## About this task
Switch "Chat Support" to "Live Chat" throughout the entries below and leave everything else unchanged. Leave the pictures out of your answer.

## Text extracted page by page
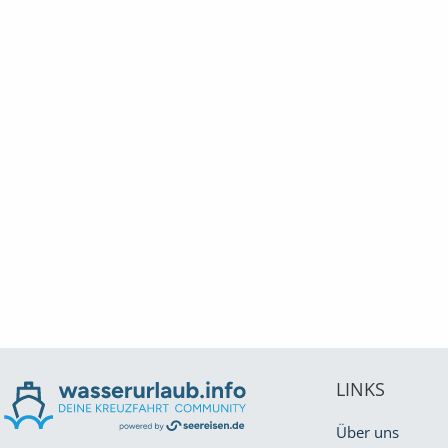
LINKS
Über uns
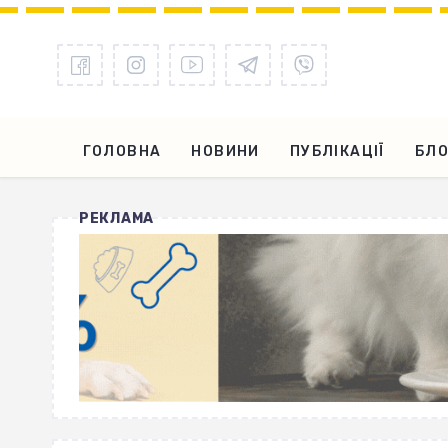
ГОЛОВНА
НОВИНИ
ПУБЛІКАЦІЇ
БЛО
РЕКЛАМА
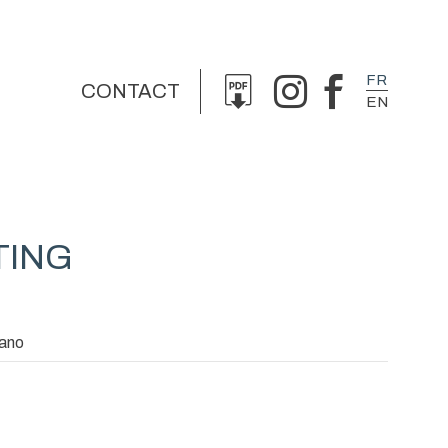
FR
CONTACT
EN
TING
ano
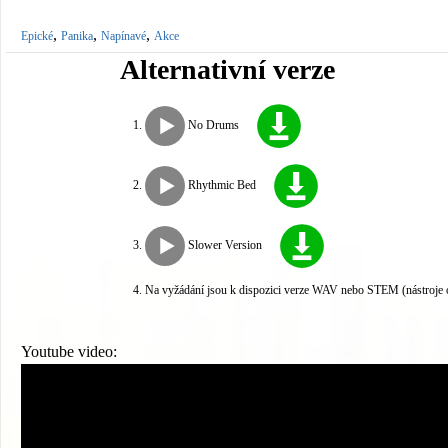
,
,
,
Epické
Panika
Napínavé
Akce
Alternativní verze
No Drums
Rhythmic Bed
Slower Version
Na vyžádání jsou k dispozici verze WAV nebo STEM (nástroje 
Youtube video:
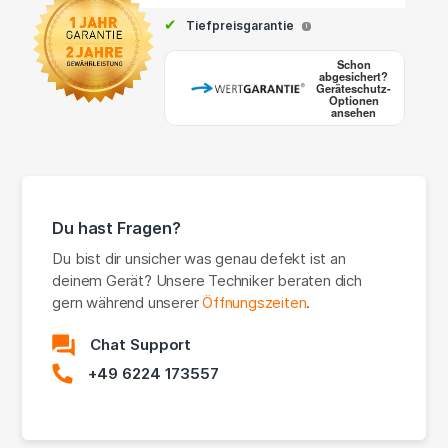
✔
Tiefpreisgarantie
i
Schon
abgesichert?
Geräteschutz-
Optionen
ansehen
Du hast Fragen?
Du bist dir unsicher was genau defekt ist an
deinem Gerät? Unsere Techniker beraten dich
gern während unserer
Öffnungszeiten
.
Chat Support
+49 6224 173557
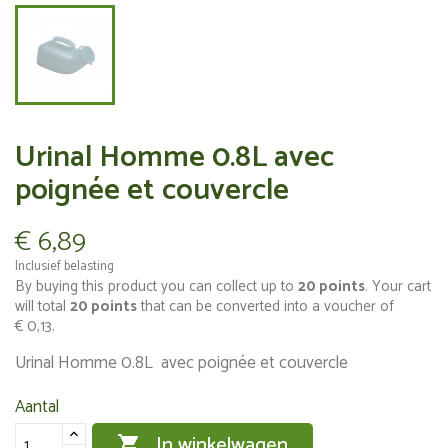
Urinal Homme 0.8L avec
poignée et couvercle
€ 6,89
Inclusief belasting
By buying this product you can collect up to
20
points
. Your cart
will total
20
points
that can be converted into a voucher of
€ 0,13
.
Urinal Homme 0.8L avec poignée et couvercle
Aantal
In winkelwagen

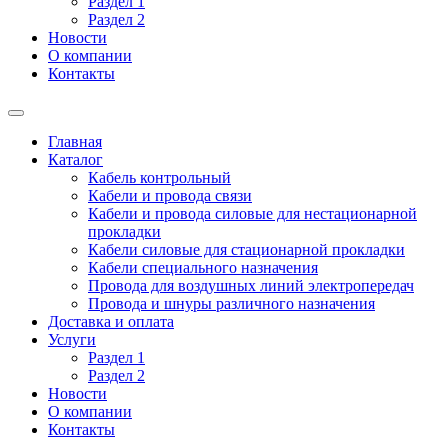
Раздел 1
Раздел 2
Новости
О компании
Контакты
Главная
Каталог
Кабель контрольный
Кабели и провода связи
Кабели и провода силовые для нестационарной
прокладки
Кабели силовые для стационарной прокладки
Кабели специального назначения
Провода для воздушных линий электропередач
Провода и шнуры различного назначения
Доставка и оплата
Услуги
Раздел 1
Раздел 2
Новости
О компании
Контакты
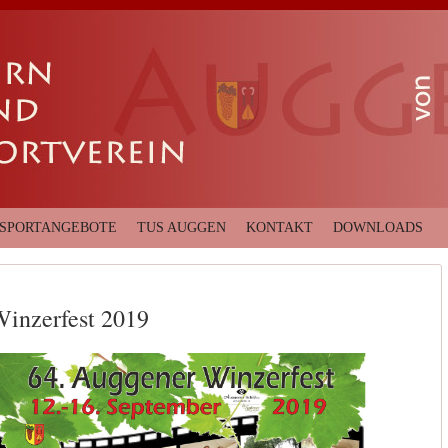
SPORTANGEBOTE
TUS AUGGEN
KONTAKT
DOWNLOADS
inzerfest 2019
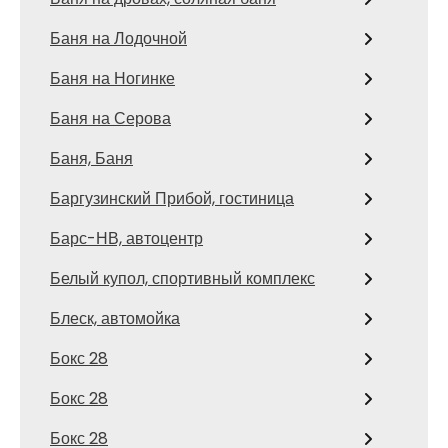
Баня на Лодочной
Баня на Ногинке
Баня на Серова
Баня, Баня
Баргузинский Прибой, гостиница
Барс-НВ, автоцентр
Белый купол, спортивный комплекс
Блеск, автомойка
Бокс 28
Бокс 28
Бокс 28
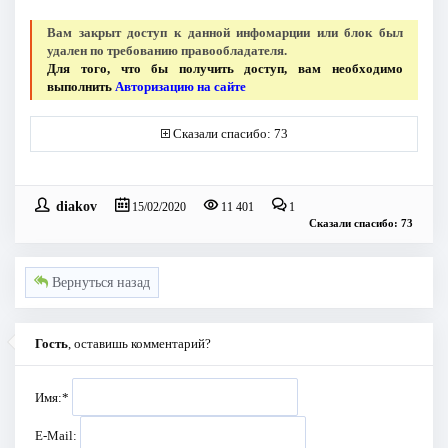
Вам закрыт доступ к данной инфомарции или блок был
удален по требованию правообладателя.
Для того, что бы получить доступ, вам необходимо
выполнить
Авторизацию на сайте
Сказали спасибо: 73
diakov
15/02/2020
11 401
1
Сказали спасибо: 73
Вернуться назад
Гость
, оставишь комментарий?
Имя:
*
E-Mail:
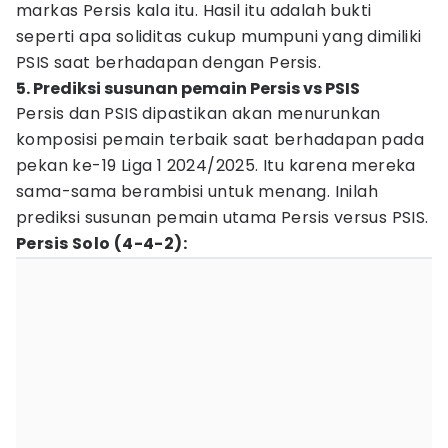
markas Persis kala itu. Hasil itu adalah bukti
seperti apa soliditas cukup mumpuni yang dimiliki
PSIS saat berhadapan dengan Persis.
5. Prediksi susunan pemain Persis vs PSIS
Persis dan PSIS dipastikan akan menurunkan
komposisi pemain terbaik saat berhadapan pada
pekan ke-19 Liga 1 2024/2025. Itu karena mereka
sama-sama berambisi untuk menang. Inilah
prediksi susunan pemain utama Persis versus PSIS.
Persis Solo (4-4-2):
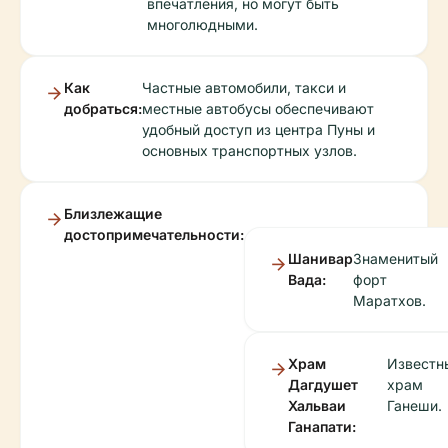
впечатления, но могут быть
многолюдными.
Как
Частные автомобили, такси и
добраться:
местные автобусы обеспечивают
удобный доступ из центра Пуны и
основных транспортных узлов.
Близлежащие
достопримечательности:
Шанивар
Знаменитый
Вада:
форт
Маратхов.
Храм
Известн
Дагдушет
храм
Хальваи
Ганеши.
Ганапати:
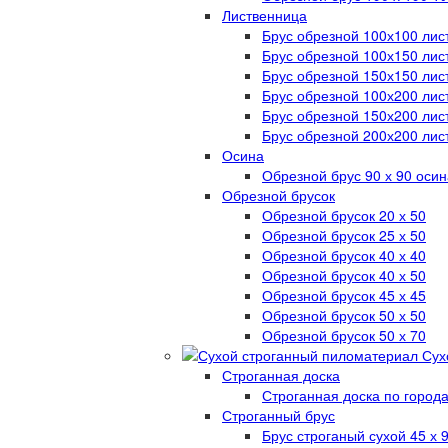
Лиственница
Брус обрезной 100х100 лис
Брус обрезной 100х150 лис
Брус обрезной 150х150 лис
Брус обрезной 100х200 лис
Брус обрезной 150х200 лис
Брус обрезной 200х200 лис
Осина
Обрезной брус 90 х 90 осин
Обрезной брусок
Обрезной брусок 20 х 50
Обрезной брусок 25 х 50
Обрезной брусок 40 х 40
Обрезной брусок 40 х 50
Обрезной брусок 45 х 45
Обрезной брусок 50 х 50
Обрезной брусок 50 х 70
Сух
Строганная доска
Строганная доска по город
Строганный брус
Брус строганый сухой 45 х 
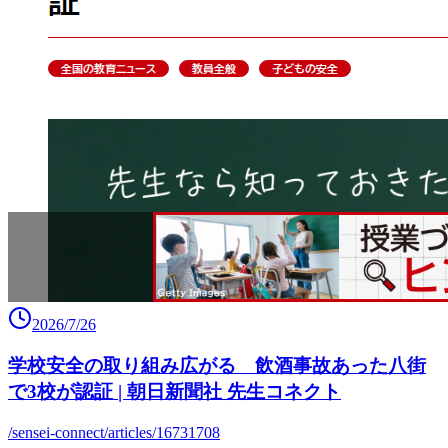
2026/7/26
学校安全の取り組み広がる 飲酒事故あった八街
で3校が認証 | 朝日新聞社 先生コネクト
/sensei-connect/articles/16731708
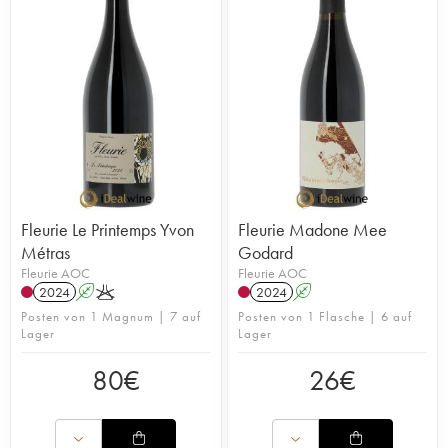
Fleurie Le Printemps Yvon
Fleurie Madone Mee
Métras
Godard
Fleurie AOC
Fleurie AOC
2024
A
K
2024
A
Posten von 1 Magnum | 7 auf
Posten von 1 Flasche | 6 auf
Lager
Lager
80
€
26
€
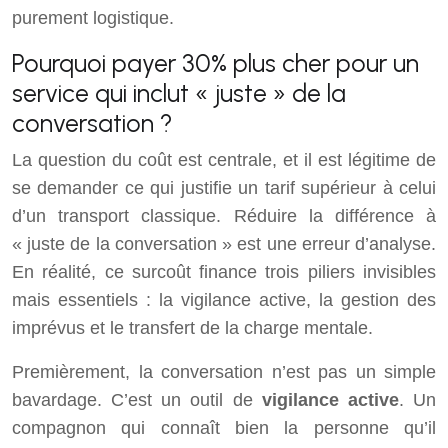
purement logistique.
Pourquoi payer 30% plus cher pour un
service qui inclut « juste » de la
conversation ?
La question du coût est centrale, et il est légitime de
se demander ce qui justifie un tarif supérieur à celui
d’un transport classique. Réduire la différence à
« juste de la conversation » est une erreur d’analyse.
En réalité, ce surcoût finance trois piliers invisibles
mais essentiels : la vigilance active, la gestion des
imprévus et le transfert de la charge mentale.
Premièrement, la conversation n’est pas un simple
bavardage. C’est un outil de
vigilance active
. Un
compagnon qui connaît bien la personne qu’il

## Result of the exercise
LINKS
Über uns
ГОЛОВНА
НОВИНИ
ПУБЛІКАЦІЇ
БЛО
РЕКЛАМА
FR
CONTACT
EN
TING
ano
,
,
,
Epické
Panika
Napínavé
Akce
Alternativní verze
No Drums
Rhythmic Bed
Slower Version
Na vyžádání jsou k dispozici verze WAV nebo STEM (nástroje 
Youtube video:
✔
Tiefpreisgarantie
i
Schon
abgesichert?
Geräteschutz-
Optionen
ansehen
Du hast Fragen?
Du bist dir unsicher was genau defekt ist an
deinem Gerät? Unsere Techniker beraten dich
gern während unserer
Öffnungszeiten
.
Live Chat
+49 6224 173557
Urinal Homme 0.8L avec
poignée et couvercle
€ 6,89
Inclusief belasting
By buying this product you can collect up to
20
points
. Your cart
will total
20
points
that can be converted into a voucher of
€ 0,13
.
Urinal Homme 0.8L avec poignée et couvercle
Aantal
In winkelwagen

Раздел 1
Раздел 2
Новости
О компании
Контакты
Главная
Каталог
Кабель контрольный
Кабели и провода связи
Кабели и провода силовые для нестационарной
прокладки
Кабели силовые для стационарной прокладки
Кабели специального назначения
Провода для воздушных линий электропередач
Провода и шнуры различного назначения
Доставка и оплата
Услуги
Раздел 1
Раздел 2
Новости
О компании
Контакты
SPORTANGEBOTE
TUS AUGGEN
KONTAKT
DOWNLOADS
inzerfest 2019
Баня на Лодочной
Баня на Ногинке
Баня на Серова
Баня, Баня
Баргузинский Прибой, гостиница
Барс-НВ, автоцентр
Белый купол, спортивный комплекс
Блеск, автомойка
Бокс 28
Бокс 28
Бокс 28
Вам закрыт доступ к данной инфомарции или блок был
удален по требованию правообладателя.
Для того, что бы получить доступ, вам необходимо
выполнить
Авторизацию на сайте
Сказали спасибо: 73
diakov
15/02/2020
11 401
1
Сказали спасибо: 73
Вернуться назад
Гость
, оставишь комментарий?
Имя:
*
E-Mail:
markas Persis kala itu. Hasil itu adalah bukti
seperti apa soliditas cukup mumpuni yang dimiliki
PSIS saat berhadapan dengan Persis.
5. Prediksi susunan pemain Persis vs PSIS
Persis dan PSIS dipastikan akan menurunkan
komposisi pemain terbaik saat berhadapan pada
pekan ke-19 Liga 1 2024/2025. Itu karena mereka
sama-sama berambisi untuk menang. Inilah
prediksi susunan pemain utama Persis versus PSIS.
Persis Solo (4-4-2):
впечатления, но могут быть
многолюдными.
Как
Частные автомобили, такси и
добраться:
местные автобусы обеспечивают
удобный доступ из центра Пуны и
основных транспортных узлов.
Близлежащие
достопримечательности:
Шанивар
Знаменитый
Вада:
форт
Маратхов.
Храм
Известн
Дагдушет
храм
Хальваи
Ганеши.
Ганапати:
Лиственница
Брус обрезной 100х100 лис
Брус обрезной 100х150 лис
Брус обрезной 150х150 лис
Брус обрезной 100х200 лис
Брус обрезной 150х200 лис
Брус обрезной 200х200 лис
Осина
Обрезной брус 90 х 90 осин
Обрезной брусок
Обрезной брусок 20 х 50
Обрезной брусок 25 х 50
Обрезной брусок 40 х 40
Обрезной брусок 40 х 50
Обрезной брусок 45 х 45
Обрезной брусок 50 х 50
Обрезной брусок 50 х 70
Сух
Строганная доска
Строганная доска по город
Строганный брус
Брус строганый сухой 45 х 
2026/7/26
学校安全の取り組み広がる 飲酒事故あった八街
で3校が認証 | 朝日新聞社 先生コネクト
/sensei-connect/articles/16731708
Fleurie Le Printemps Yvon
Fleurie Madone Mee
Métras
Godard
Fleurie AOC
Fleurie AOC
2024
A
K
2024
A
Posten von 1 Magnum | 7 auf
Posten von 1 Flasche | 6 auf
Lager
Lager
80
€
26
€
purement logistique.
Pourquoi payer 30% plus cher pour un
service qui inclut « juste » de la
conversation ?
La question du coût est centrale, et il est légitime de
se demander ce qui justifie un tarif supérieur à celui
d’un transport classique. Réduire la différence à
« juste de la conversation » est une erreur d’analyse.
En réalité, ce surcoût finance trois piliers invisibles
mais essentiels : la vigilance active, la gestion des
imprévus et le transfert de la charge mentale.
Premièrement, la conversation n’est pas un simple
bavardage. C’est un outil de
vigilance active
. Un
compagnon qui connaît bien la personne qu’il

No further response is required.